**EXCERPT TO READ:**
== Segment start ==
Investors who are considering ways to diversify risk in a volatile market may consider alternative investments like an infrastructure exchange traded fund to adapt to the changing environment.
Alternative assets or sector investments can act as another layer of diversification in a traditional portfolio mix. For instance, an infrastructure ETF such as the FlexShares STOXX Global Broad Infrastructure Index Fund (NFRA ) offers investors sound fundamentals and above-average dividend yields, making the asset class appealing in the current market environment.
Investors who want access global infrastructure investments through a liquid vehicle may consider NFRA as an alternative to being forced into long lock-up periods and high initial investments associated with direct infrastructure exposure.
Furthermore, infrastructure exposure could help protect against long-term inflationary risks since most infrastructure operators pass through the cost increases of inflation to users per long-term contracts that typically underpin the infrastructure business models.
“Investors seeking income and portfolio diversification may benefit from infrastructure investments. Our analysis suggests that infrastructure issuers tend to have predictable cash flow as they provide essential services used in all economic environments. Infrastructure stocks carry both equity and interest rate exposure, but can provide an alternative source of income that may be attractive in a low interest rate environment,” according to FlexShares.
== Segment end ==
**RECORDED INFORMATION:**
== Segment start ==
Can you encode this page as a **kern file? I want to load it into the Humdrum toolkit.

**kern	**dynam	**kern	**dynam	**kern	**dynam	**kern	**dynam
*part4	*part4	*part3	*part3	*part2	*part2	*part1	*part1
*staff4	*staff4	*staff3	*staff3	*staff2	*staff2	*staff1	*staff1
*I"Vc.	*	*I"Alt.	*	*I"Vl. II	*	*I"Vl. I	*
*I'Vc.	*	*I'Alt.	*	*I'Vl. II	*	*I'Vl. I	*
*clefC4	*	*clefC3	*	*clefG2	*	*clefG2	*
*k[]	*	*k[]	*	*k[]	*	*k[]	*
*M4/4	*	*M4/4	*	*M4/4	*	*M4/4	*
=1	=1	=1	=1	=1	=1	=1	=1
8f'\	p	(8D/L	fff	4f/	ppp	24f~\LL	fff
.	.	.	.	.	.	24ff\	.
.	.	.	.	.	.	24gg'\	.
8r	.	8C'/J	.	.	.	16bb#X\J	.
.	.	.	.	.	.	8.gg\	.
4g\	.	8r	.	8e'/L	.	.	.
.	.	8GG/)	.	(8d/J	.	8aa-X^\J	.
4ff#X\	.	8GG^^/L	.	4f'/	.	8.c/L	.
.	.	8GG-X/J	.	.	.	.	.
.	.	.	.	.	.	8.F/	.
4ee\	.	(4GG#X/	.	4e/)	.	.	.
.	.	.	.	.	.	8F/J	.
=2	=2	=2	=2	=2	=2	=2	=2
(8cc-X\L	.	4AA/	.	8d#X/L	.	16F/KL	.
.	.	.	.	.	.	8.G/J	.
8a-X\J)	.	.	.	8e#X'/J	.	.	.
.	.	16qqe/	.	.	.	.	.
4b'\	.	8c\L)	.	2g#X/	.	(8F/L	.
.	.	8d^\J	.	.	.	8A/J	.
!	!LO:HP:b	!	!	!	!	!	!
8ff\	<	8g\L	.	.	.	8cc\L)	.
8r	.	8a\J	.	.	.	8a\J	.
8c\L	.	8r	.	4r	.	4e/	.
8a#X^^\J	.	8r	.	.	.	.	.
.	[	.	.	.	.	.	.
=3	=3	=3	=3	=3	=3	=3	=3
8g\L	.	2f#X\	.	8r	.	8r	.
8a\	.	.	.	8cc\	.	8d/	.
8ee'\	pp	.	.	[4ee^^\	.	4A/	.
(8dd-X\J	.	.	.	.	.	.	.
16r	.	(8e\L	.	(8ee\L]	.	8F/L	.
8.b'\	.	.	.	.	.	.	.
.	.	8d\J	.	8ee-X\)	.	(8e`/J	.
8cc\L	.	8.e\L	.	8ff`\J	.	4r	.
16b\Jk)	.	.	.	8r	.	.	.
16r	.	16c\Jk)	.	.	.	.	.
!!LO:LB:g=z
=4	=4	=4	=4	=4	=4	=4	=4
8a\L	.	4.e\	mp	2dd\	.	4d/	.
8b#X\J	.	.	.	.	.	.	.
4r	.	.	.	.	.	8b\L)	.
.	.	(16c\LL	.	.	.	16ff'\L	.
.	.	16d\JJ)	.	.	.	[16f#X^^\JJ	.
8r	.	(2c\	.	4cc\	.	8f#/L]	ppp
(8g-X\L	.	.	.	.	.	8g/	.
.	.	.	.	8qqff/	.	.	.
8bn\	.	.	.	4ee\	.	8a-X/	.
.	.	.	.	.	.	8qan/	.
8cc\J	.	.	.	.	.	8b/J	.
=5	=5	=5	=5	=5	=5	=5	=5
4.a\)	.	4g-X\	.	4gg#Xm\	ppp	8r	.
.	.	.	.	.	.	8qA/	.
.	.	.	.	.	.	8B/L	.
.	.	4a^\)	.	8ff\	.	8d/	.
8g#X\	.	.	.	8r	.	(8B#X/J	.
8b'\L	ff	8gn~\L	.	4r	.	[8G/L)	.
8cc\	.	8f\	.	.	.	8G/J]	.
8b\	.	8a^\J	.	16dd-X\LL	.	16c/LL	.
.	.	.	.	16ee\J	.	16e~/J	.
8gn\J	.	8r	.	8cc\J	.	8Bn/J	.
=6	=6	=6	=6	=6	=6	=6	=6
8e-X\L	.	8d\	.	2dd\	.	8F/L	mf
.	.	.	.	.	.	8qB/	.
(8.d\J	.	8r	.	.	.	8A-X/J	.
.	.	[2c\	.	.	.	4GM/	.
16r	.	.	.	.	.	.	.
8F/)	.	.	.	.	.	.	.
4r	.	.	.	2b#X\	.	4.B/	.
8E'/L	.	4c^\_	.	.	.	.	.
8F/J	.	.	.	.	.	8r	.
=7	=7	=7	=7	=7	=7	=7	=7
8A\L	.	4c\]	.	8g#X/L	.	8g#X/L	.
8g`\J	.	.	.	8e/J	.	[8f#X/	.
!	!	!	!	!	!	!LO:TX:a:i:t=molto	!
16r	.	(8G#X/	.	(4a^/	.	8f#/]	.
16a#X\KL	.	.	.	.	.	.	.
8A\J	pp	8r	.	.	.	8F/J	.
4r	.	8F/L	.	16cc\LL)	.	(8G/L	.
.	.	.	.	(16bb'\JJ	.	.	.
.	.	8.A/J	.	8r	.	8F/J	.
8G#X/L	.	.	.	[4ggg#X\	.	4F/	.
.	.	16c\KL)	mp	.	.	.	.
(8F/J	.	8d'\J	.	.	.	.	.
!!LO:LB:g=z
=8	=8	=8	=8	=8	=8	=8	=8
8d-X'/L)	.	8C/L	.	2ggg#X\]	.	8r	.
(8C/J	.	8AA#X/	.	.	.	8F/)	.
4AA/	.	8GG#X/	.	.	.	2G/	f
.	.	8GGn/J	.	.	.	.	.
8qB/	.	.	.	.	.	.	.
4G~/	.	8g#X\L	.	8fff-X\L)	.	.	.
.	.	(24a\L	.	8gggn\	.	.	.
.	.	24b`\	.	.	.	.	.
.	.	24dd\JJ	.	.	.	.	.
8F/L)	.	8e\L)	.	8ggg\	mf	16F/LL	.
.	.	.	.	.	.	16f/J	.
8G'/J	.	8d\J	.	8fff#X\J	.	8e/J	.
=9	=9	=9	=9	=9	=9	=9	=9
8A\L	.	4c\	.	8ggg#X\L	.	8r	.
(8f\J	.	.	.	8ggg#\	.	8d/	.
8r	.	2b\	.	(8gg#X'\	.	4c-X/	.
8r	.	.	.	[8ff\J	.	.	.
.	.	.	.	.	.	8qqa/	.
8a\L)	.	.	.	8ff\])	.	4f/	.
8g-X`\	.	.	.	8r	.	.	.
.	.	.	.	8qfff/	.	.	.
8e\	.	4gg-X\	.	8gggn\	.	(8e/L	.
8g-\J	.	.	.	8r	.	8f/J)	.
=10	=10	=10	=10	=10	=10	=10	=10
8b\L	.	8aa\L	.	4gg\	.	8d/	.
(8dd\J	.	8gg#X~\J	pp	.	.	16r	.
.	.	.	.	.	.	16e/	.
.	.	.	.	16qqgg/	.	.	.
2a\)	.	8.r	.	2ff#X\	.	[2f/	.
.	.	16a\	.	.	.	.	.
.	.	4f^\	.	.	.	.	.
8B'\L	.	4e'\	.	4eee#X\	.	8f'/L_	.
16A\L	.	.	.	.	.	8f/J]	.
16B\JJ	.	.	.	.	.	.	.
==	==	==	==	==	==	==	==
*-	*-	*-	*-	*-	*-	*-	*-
== Segment end ==
**WORK TO COMPLETE:**
A - Using the infrastructure ETF article, decide whether each statement below agrees with it. For each, answer yes or no and quote the words of the article that decide it.
(i) NFRA is described as offering above-average dividend yields.
(ii) Direct infrastructure exposure is associated with short lock-up periods.
(iii) FlexShares says infrastructure stocks carry only equity exposure.
B - From the infrastructure ETF article, reproduce the passage between "Alternative assets or" and "current market environment.", inclusive.
C - Continue the infrastructure ETF article from where it stops.

**ANSWERS PER TASK:**
A -
(i) Yes: "offers investors sound fundamentals and above-average dividend yields"
(ii) No: "long lock-up periods and high initial investments associated with direct infrastructure exposure"
(iii) No: "Infrastructure stocks carry both equity and interest rate exposure"

B -
Alternative assets or sector investments can act as another layer of diversification in a traditional portfolio mix. For instance, an infrastructure ETF such as the FlexShares STOXX Global Broad Infrastructure Index Fund (NFRA ) offers investors sound fundamentals and above-average dividend yields, making the asset class appealing in the current market environment.

C -
According to FlexShares, a 10% allocation to the FlexShares STOXX Global Broad Infrastructure Index Fund in a traditional 60/40 portfolio with exposure to the S&P 500 Index and Bloomberg Barclays US Aggregate Index could reduce overall portfolio exposure to U.S. equity market beta by an average of 7.4%.
NFRA tries to reflect the performance of the STOXX Global Broad Infrastructure Index, which identifies equities that derive the majority of revenue from infrastructure business, providing exposure to not only infrastructure sectors, but non-traditional ones as well.
The FlexShares STOXX Global Broad Infrastructure Index Fund incorporates a bottoms-up portfolio construction methodology that expands on the traditional infrastructure definition, producing a broader inclusion of new and evolving infrastructure sectors like communications and outsourced services. This indexing methodology has helped NFRA avoid large concentrations in other sectors including utilities. Specifically, NFRA includes 30.7% energy, 29.6% communications, 7.4% utilities, 4.3% government outsourcing/social and 26.4% transportation.